I suspect many EA orgs are using candidate evaluation tools in a way that causes a harmful level of false negatives.

I don’t think this problem is remotely specific to EA; I would guess we’re significantly better at candidate assessment than the average organisation. But it might be especially harmful in EA. If our recruitment rounds are even slightly prioritizing EA alignment or even EA context, then unlike the many hiring rounds, we are limited to a relatively tiny hiring pool, compared to e.g. someone hiring for a job at a bank. For many roles, organisations also seem to think that the best candidate might be far more impactful than a median candidate. If that’s true and if the starting set of possible people is small, we should care more about false negatives relative to other tradeoffs; if we’re predictably and preventably hiring in a way that risks ruling out the best candidates for a given role, we are likely filling many potentially-impactful positions with people who will be significantly less capable of generating that impact.

Watching friends go through recruitment rounds at EA orgs, I’m often suspicious that the recruiters are filtering people out using traits correlated with a competency they (should) care about for the role, but not the competency itself. For a real world example, I know of someone applying for a job doing “research engineering” and being tested on software engineering generally, rather than on skills specific to the particular type of ML engineering work that seem like they would probably have been the bread and butter of the actual role.

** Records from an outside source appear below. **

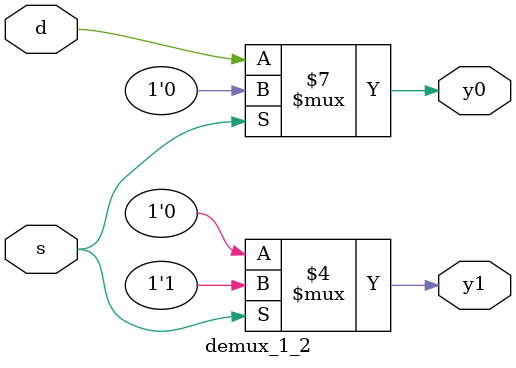
<source format=v>
module demux_1_2 (
input d,
input s,
output reg y0,y1
);
always @(*) begin
if (s == 0) begin
y0 = d;
y1 = 0;
end
else begin
y0 = 0;
y1 = 1;
end
end
endmodule

</source>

Another common mistake is grading/​rejecting candidates based on whether they can display excellence in a trait that’s useful for the role, but where excellence isn’t required — you just need a baseline of this trait. A hiring manager might, for example, be filtering candidates based on their performance on a written task reliant on strategic problem-solving because they think “oh, it would be nice if this candidate had that skill” but perhaps the actual role is much more execution focused. If the hiring manager rejects people who are kinda meh on that writing task, in doing so they might lose the person who would have actually been by far the best at executing the actual role. This is true even if this written problem solving skill would have been of some benefit for the role. It’s also true if a low level of that skill was indeed necessary, but the higher level at which they set the bar for progression in the hiring round was not.

I think there’s also a sort of search for keys under the lamppost failure mode at play sometimes, where people put candidates through a particular evaluation because it’s easy, rather than because it’s laser-targeted at the competencies they should most care about.

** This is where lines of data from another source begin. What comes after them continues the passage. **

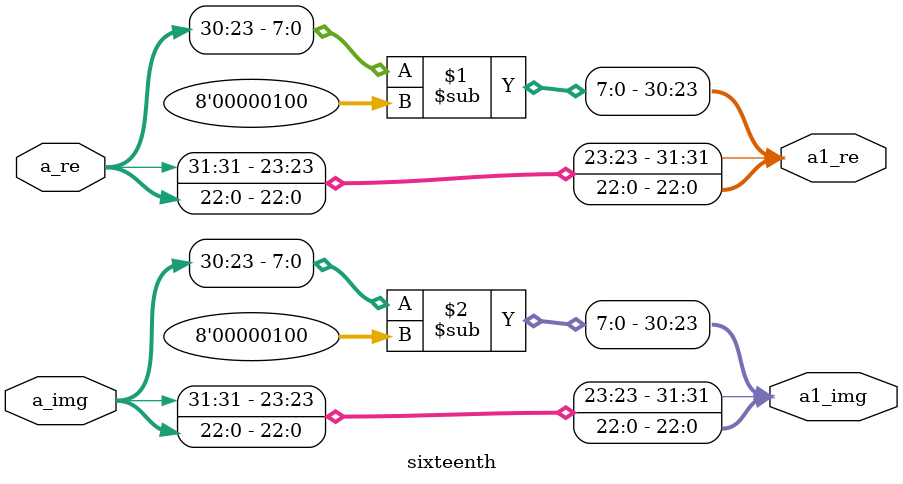
<source format=v>
`timescale 1ns / 1ps
module sixteenth(
    input [31:0] a_re,
    input [31:0] a_img,
    output [31:0] a1_re,
    output [31:0] a1_img
    );

assign a1_re[31]=a_re[31],a1_img[31]=a_img[31];
assign a1_re[30:23]=a_re[30:23]-8'b00000100,a1_img[30:23]=a_img[30:23]-8'b00000100;
assign a1_re[22:0]=a_re[22:0],a1_img[22:0]=a_img[22:0];
endmodule

</source>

In an ideal world, you can figure out an evaluation tool that measures the trait you are after extremely effectively. You can test it, become confident in it, use it and then test that it predicts success in the role for the people you actually hire. This is often a far away pipedream for the weird, often unique roles that exist at EA orgs. If you don’t have a test you can be confident in, I think simply knowing your tool and its limitations is a huge improvement.

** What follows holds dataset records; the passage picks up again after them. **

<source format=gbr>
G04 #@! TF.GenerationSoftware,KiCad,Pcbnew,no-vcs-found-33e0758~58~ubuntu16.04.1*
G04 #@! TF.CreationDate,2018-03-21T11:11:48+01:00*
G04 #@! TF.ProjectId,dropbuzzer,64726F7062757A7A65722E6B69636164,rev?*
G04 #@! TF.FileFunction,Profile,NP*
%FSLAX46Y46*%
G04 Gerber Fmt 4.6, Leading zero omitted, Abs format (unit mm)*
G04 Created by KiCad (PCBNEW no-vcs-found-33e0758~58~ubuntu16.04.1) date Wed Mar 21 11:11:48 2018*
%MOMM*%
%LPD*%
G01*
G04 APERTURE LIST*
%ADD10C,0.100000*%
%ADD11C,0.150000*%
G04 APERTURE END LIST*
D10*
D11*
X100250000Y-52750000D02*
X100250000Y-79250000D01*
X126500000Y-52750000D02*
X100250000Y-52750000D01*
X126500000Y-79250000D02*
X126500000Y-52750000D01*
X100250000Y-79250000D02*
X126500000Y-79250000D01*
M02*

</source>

If you suspect your test is e.g. too broad, too specific, or is (mostly?) testing a related trait to your actual target, you can be strategic about how you interpret the results. A couple of ways this might change how you treat task submissions:

  • Confidence: If you aren’t confident in your tool, you may want to be more generous in who you pass on to the next stage.

  • Rule in vs. rule out: sometimes you should be confident in your tool to rule out the lowest performers, but not confident enough to think it’s reliably helping you distinguish between medium and high performers. If that’s true, my suggestion is to make a pass /​ fail type task, so you try not to update on strong performance. I once wrote an event-related task for an operational role. I endorsed a prediction that very poor submissions should indeed be ruled out. But given I was not hiring for a role that matched the task closely, I wanted the graders to treat all the reasonable submissions ~equally, as otherwise skills that I did not endorse as key to strong execution of the role (e.g. extremely high writing skill, event production knowledge) might bias us towards the wrong candidates.